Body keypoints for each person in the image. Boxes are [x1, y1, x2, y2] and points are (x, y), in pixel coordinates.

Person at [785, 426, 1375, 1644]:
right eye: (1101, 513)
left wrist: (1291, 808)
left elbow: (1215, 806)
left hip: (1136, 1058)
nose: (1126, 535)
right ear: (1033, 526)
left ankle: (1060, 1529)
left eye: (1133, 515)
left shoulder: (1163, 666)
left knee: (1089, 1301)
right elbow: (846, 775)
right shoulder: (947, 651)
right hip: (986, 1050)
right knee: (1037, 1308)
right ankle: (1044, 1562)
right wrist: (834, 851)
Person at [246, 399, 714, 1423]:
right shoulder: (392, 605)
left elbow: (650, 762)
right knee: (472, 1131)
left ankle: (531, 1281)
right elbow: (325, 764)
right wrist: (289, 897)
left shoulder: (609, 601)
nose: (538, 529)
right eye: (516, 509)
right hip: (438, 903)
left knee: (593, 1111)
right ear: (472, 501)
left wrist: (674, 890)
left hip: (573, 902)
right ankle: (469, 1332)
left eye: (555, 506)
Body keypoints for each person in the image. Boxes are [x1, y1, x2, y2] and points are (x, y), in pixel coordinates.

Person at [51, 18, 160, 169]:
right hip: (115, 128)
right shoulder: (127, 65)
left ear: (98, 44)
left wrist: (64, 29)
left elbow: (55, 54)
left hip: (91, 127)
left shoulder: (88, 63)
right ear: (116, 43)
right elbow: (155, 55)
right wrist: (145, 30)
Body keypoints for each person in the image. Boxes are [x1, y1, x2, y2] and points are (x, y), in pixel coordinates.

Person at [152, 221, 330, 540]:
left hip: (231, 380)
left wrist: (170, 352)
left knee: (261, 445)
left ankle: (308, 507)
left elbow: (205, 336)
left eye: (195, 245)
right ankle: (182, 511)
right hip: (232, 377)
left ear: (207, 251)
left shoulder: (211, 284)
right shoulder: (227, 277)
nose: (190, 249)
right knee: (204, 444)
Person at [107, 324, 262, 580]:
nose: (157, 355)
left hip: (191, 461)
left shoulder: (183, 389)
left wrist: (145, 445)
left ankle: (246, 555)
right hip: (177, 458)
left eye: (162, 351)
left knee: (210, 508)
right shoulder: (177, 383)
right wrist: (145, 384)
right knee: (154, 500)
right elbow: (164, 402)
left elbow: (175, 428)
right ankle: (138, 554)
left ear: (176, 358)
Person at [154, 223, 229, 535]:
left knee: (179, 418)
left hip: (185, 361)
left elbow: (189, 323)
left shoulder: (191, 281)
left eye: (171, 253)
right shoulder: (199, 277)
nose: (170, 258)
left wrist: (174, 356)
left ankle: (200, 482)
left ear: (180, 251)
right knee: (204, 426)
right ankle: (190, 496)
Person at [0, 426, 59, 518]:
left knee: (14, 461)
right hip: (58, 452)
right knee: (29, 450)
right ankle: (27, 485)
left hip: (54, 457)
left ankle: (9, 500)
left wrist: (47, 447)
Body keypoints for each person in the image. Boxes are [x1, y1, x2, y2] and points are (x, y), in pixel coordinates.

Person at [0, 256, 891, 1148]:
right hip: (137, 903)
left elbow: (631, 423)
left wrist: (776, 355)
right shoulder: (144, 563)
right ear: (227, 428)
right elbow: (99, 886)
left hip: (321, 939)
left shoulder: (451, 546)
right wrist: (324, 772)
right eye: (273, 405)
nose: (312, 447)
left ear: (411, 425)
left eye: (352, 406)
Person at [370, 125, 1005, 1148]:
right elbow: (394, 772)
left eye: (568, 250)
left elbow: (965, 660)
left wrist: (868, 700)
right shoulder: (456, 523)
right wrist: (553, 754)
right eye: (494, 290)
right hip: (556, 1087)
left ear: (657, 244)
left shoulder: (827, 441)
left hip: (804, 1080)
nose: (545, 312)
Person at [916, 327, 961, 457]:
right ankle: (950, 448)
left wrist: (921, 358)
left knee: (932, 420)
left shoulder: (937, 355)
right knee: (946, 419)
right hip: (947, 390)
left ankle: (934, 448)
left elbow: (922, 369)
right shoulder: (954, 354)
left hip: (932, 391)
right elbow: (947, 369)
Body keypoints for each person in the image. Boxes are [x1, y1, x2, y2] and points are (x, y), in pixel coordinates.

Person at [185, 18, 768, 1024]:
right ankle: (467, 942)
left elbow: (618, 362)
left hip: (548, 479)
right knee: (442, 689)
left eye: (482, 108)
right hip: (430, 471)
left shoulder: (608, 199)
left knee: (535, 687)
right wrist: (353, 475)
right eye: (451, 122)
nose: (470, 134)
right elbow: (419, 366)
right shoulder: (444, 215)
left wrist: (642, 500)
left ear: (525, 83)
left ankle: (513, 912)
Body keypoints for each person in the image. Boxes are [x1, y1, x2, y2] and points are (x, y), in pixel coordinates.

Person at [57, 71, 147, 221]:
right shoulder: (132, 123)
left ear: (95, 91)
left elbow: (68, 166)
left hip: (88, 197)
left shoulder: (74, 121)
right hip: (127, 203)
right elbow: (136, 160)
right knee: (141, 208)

**What the task requires**
Without skipping anything, transcribe every line above exactly.

**Exercise response**
Body keypoints for each person in the image. Boxes are [x1, y1, x2, y2] and points are (x, y), in pixel coordinates.

Person at [785, 426, 1375, 1644]:
right eye: (1101, 513)
left wrist: (1291, 808)
left elbow: (1215, 806)
left hip: (1136, 1058)
nose: (1126, 535)
right ear: (1033, 526)
left ankle: (1060, 1529)
left eye: (1133, 515)
left shoulder: (1163, 666)
left knee: (1089, 1301)
right elbow: (846, 775)
right shoulder: (947, 651)
right hip: (986, 1050)
right knee: (1037, 1308)
right ankle: (1044, 1562)
right wrist: (834, 851)
Person at [246, 399, 714, 1423]:
right shoulder: (392, 605)
left elbow: (650, 762)
right knee: (472, 1131)
left ankle: (531, 1281)
right elbow: (325, 764)
right wrist: (289, 897)
left shoulder: (609, 601)
nose: (538, 529)
right eye: (516, 509)
right hip: (438, 903)
left knee: (593, 1111)
right ear: (472, 501)
left wrist: (674, 890)
left hip: (573, 902)
right ankle: (469, 1332)
left eye: (555, 506)
Body keypoints for each person in the image. Boxes are [x1, y1, x2, y2] and points are (x, y), in pixel coordinates.

Person at [51, 18, 160, 169]:
right hip: (115, 128)
right shoulder: (127, 65)
left ear: (98, 44)
left wrist: (64, 29)
left elbow: (55, 54)
left hip: (91, 127)
left shoulder: (88, 63)
right ear: (116, 43)
right elbow: (155, 55)
right wrist: (145, 30)
Body keypoints for each person in the image. Boxes are [x1, y1, x2, y2] and points are (x, y), in pixel coordinates.

Person at [152, 221, 330, 540]:
left hip: (231, 380)
left wrist: (170, 352)
left knee: (261, 445)
left ankle: (308, 507)
left elbow: (205, 336)
left eye: (195, 245)
right ankle: (182, 511)
right hip: (232, 377)
left ear: (207, 251)
left shoulder: (211, 284)
right shoulder: (227, 277)
nose: (190, 249)
right knee: (204, 444)
Person at [107, 324, 262, 580]:
nose: (157, 355)
left hip: (191, 461)
left shoulder: (183, 389)
left wrist: (145, 445)
left ankle: (246, 555)
right hip: (177, 458)
left eye: (162, 351)
left knee: (210, 508)
right shoulder: (177, 383)
right wrist: (145, 384)
right knee: (154, 500)
right elbow: (164, 402)
left elbow: (175, 428)
right ankle: (138, 554)
left ear: (176, 358)
Person at [154, 223, 229, 535]:
left knee: (179, 418)
left hip: (185, 361)
left elbow: (189, 323)
left shoulder: (191, 281)
left eye: (171, 253)
right shoulder: (199, 277)
nose: (170, 258)
left wrist: (174, 356)
left ankle: (200, 482)
left ear: (180, 251)
right knee: (204, 426)
right ankle: (190, 496)
Person at [0, 426, 59, 518]:
left knee: (14, 461)
right hip: (58, 452)
right knee: (29, 450)
right ankle: (27, 485)
left hip: (54, 457)
left ankle: (9, 500)
left wrist: (47, 447)
Body keypoints for each person in the image. Boxes are [x1, y1, x2, y2] and points are (x, y), in pixel coordinates.

Person at [0, 256, 891, 1148]:
right hip: (137, 903)
left elbow: (631, 423)
left wrist: (776, 355)
right shoulder: (144, 563)
right ear: (227, 428)
right elbow: (99, 886)
left hip: (321, 939)
left shoulder: (451, 546)
right wrist: (324, 772)
right eye: (273, 405)
nose: (312, 447)
left ear: (411, 425)
left eye: (352, 406)
Person at [370, 125, 1005, 1148]:
right elbow: (394, 772)
left eye: (568, 250)
left elbow: (965, 660)
left wrist: (868, 700)
right shoulder: (456, 523)
right wrist: (553, 754)
right eye: (494, 290)
right hip: (556, 1087)
left ear: (657, 244)
left shoulder: (827, 441)
left hip: (804, 1080)
nose: (545, 312)
Person at [916, 327, 961, 457]:
right ankle: (950, 448)
left wrist: (921, 358)
left knee: (932, 420)
left shoulder: (937, 355)
right knee: (946, 419)
right hip: (947, 390)
left ankle: (934, 448)
left elbow: (922, 369)
right shoulder: (954, 354)
left hip: (932, 391)
right elbow: (947, 369)
Body keypoints for each person in the image. Boxes are [x1, y1, x2, y2] and points are (x, y), in pixel coordinates.

Person at [185, 18, 768, 1024]:
right ankle: (467, 942)
left elbow: (618, 362)
left hip: (548, 479)
right knee: (442, 689)
left eye: (482, 108)
right hip: (430, 471)
left shoulder: (608, 199)
left knee: (535, 687)
right wrist: (353, 475)
right eye: (451, 122)
nose: (470, 134)
right elbow: (419, 366)
right shoulder: (444, 215)
left wrist: (642, 500)
left ear: (525, 83)
left ankle: (513, 912)
Body keypoints for each person in the image. Boxes are [x1, y1, x2, y2] and points are (x, y), in pixel coordinates.

Person at [57, 71, 147, 221]:
right shoulder: (132, 123)
left ear: (95, 91)
left elbow: (68, 166)
left hip: (88, 197)
left shoulder: (74, 121)
right hip: (127, 203)
right elbow: (136, 160)
right knee: (141, 208)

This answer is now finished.